Problem details:
Count the lines below that contain the word "axis". Reply with only the number.
####################
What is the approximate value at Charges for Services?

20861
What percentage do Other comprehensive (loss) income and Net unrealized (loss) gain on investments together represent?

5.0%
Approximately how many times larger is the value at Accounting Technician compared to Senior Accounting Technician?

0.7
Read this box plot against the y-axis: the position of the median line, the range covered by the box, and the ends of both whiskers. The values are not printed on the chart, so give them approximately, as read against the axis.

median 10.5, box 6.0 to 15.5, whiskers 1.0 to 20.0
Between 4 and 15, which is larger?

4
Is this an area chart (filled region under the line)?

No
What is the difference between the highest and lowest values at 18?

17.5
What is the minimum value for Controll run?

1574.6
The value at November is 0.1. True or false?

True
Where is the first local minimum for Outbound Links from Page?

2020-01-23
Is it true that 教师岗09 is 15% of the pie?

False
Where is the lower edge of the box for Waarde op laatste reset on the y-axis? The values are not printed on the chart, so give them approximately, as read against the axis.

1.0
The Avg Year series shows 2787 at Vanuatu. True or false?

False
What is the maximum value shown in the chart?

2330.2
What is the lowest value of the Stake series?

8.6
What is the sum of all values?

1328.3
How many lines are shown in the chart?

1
####################
Task output:
2